La terre n'appartient pas au peuple travailleur, et l'or encore moins. Aussi les mineurs tentent régulièrement de voler des minerais aurifères. Si une pépite est découverte sur un ouvrier, alors le gérant de la mine retient la totalité de sa valeur sur les gages de tous les employés. Le système rend chaque homme suspicieux, il devient inutile d'employer des gardiens. Comme à Jajuel, le minerai n'est pas traité sur place. On l'exporte à dos de mulet jusqu'à la Mouline (broyeur de minerai) qui le transforme en poudre. Ainsi, par procédé de lavage et d'amalgamation, on sépare et précipite la poussière d'or. Quelques ouvriers demandent l'autorisation de balayer le sol de la Mouline ; ils récupèrent ainsi péniblement une poussière qui une fois lavée, leur assure un revenu de 30 dollars.

Il ne fait pas bon être un savant dans cette région ! Chez M. Nixon, réside un collectionneur allemand, Renous. Il y a quelques années, notre homme confia à une jeune fille des chenilles, afin qu'elle en prenne soin jusqu'à leur métamorphose en papillons. Cela fit jaser le voisinage. Et finalement, les prêtres et le Gouverneur le firent arrêter pour hérésie ! Lors d'un repas chez son hôte américain, est présent à la table un vieil homme de loi espagnol. Le señor est dubitatif quant aux occupations naturalistes de Darwin. Collecter des lézards, des scarabées et des rochers pour le Roi d'Angleterre ? « Personne n'est assez riche pour envoyer des gens ramasser des choses sans valeur » s'étonne-t-il. Autant dire que Darwin ne fait guère d'émules !
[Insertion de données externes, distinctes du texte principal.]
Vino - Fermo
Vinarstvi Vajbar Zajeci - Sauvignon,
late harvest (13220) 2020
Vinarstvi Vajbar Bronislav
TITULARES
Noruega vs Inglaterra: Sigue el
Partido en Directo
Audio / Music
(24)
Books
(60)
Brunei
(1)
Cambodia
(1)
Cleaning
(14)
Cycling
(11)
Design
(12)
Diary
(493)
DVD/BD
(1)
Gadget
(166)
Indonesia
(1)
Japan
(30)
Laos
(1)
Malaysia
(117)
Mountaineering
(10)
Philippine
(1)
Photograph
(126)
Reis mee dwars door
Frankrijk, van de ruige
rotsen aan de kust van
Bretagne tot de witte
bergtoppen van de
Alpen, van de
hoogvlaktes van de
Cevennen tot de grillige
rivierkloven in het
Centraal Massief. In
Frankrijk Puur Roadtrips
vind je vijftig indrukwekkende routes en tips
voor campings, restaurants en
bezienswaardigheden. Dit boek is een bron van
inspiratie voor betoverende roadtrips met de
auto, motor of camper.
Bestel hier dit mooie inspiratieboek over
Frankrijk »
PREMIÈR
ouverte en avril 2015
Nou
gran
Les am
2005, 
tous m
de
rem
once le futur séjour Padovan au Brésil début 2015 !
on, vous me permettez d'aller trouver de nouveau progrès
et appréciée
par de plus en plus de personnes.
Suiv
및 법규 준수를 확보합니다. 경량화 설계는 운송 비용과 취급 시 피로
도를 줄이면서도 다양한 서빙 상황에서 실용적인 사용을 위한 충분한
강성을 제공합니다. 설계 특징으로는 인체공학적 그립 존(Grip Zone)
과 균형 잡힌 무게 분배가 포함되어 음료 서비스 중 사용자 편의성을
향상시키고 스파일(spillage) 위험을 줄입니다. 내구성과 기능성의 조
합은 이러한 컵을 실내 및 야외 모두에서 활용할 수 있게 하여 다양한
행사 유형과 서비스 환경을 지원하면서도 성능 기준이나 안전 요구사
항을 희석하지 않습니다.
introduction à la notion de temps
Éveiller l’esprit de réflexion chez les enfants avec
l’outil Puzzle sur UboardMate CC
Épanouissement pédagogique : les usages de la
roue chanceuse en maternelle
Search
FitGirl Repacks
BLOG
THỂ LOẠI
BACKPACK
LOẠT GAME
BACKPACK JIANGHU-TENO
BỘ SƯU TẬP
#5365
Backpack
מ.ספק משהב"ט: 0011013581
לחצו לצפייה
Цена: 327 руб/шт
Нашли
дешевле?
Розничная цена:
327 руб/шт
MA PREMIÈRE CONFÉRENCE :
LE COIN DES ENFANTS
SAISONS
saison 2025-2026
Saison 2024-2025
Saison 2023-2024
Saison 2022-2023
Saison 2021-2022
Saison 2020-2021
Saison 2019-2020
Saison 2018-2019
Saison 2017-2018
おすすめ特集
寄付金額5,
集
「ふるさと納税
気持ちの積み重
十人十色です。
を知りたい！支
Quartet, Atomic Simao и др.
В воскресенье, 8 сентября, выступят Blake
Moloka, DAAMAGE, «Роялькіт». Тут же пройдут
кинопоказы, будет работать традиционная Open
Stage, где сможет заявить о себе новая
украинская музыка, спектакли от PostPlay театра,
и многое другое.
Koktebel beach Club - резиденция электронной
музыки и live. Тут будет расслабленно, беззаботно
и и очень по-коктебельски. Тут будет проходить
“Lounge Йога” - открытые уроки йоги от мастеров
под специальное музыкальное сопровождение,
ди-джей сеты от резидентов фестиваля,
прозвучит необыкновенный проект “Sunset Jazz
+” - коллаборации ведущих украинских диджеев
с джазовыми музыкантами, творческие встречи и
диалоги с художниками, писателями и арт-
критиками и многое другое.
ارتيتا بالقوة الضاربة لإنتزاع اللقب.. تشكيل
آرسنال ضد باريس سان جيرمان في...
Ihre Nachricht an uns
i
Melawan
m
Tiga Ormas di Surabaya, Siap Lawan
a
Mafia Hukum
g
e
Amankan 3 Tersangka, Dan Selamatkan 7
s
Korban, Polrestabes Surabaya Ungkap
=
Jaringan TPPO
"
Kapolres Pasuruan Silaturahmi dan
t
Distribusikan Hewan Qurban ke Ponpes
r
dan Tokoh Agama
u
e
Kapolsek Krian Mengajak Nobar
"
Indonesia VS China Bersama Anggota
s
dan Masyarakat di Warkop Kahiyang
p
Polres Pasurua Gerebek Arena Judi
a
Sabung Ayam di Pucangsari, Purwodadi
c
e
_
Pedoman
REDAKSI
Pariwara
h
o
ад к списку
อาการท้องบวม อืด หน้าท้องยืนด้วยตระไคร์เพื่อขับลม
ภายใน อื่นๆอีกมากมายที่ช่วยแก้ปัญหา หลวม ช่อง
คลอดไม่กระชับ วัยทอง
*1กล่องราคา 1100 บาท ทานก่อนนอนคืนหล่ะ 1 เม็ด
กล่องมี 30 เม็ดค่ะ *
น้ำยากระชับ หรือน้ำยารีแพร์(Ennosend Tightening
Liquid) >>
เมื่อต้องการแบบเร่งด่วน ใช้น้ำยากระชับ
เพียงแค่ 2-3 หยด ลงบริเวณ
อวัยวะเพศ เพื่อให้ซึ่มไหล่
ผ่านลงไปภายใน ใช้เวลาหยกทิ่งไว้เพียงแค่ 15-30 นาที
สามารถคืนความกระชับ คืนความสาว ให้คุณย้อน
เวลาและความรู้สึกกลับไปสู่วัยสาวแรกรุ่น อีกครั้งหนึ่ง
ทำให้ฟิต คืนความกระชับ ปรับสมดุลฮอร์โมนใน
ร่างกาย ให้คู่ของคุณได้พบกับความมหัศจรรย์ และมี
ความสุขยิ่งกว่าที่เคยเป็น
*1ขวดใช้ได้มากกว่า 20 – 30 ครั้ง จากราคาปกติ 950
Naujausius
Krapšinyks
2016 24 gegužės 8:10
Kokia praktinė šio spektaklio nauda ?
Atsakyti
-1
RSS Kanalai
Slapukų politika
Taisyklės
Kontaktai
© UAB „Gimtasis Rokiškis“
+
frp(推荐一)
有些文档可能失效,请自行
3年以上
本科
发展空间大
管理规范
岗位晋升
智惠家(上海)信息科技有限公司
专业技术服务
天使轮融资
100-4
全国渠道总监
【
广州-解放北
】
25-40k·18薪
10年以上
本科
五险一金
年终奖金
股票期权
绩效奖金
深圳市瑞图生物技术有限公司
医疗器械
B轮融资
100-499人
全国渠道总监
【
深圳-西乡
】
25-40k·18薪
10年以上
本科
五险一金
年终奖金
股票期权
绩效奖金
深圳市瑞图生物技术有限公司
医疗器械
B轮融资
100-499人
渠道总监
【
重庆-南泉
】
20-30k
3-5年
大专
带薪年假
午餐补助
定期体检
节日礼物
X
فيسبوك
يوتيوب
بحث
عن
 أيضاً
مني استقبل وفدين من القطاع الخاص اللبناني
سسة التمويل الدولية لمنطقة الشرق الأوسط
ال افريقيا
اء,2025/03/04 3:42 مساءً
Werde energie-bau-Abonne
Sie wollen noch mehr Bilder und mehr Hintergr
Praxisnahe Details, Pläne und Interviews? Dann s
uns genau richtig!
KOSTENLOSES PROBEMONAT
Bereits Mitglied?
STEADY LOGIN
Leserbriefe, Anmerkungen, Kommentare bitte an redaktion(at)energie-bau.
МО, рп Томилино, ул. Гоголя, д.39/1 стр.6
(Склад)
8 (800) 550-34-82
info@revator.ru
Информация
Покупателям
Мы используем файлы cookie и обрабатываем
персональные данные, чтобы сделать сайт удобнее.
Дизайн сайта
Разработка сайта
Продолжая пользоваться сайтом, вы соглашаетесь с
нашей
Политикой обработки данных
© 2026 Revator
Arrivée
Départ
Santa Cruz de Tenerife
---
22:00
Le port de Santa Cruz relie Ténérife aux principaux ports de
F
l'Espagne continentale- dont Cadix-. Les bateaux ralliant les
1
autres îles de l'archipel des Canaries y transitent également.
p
Le 19 septembre, Darwin et son guide quittent Yaquil pour la vallée du Rio Tinderidica. Ils se rapprochent de Valparaiso, mais notre jeune naturaliste est souffrant. Le 21 septembre, il ne peut tout au plus que se promener à cheval dans les alentours. Et au 22 septembre, il se remet suffisamment pour continuer jusqu'au village de Navidad. Darwin y séjourne toute la journée du 23 septembre. Tout en étant souffrant, il parvient cependant à récolter quelques fossiles marins du Cénozoïque. Le soir, extrêmement fatigué, il s'écroule dans un rudimentaire lit de paille. Mais que luxe relatif, dans ce village perdu du Chili, que de dormir sur de la paille propre ! Le 25 septembre, suffisamment remis, il réussit à atteindre Casa Blanca. Son état de santé ne s'améliorant pas, il envoie chercher une voiture à Valparaiso qui le ramène chez M. Corfield le 27 septembre. « J'y gardai le lit jusqu'à la fin octobre. Ce fut une sérieuse perte de temps car j'avais espéré collecter de nombreux animaux. Très obligeamment, le Capitaine FitzRoy retarda le départ du Navire jusqu'au 10 novembre, date à laquelle je fus tout à fait rétabli » Charles Darwin, Journal de Bord. Il s'agit vraisemblablement de la première crise majeure de la maladie qui l'affecta tout au long de sa vie.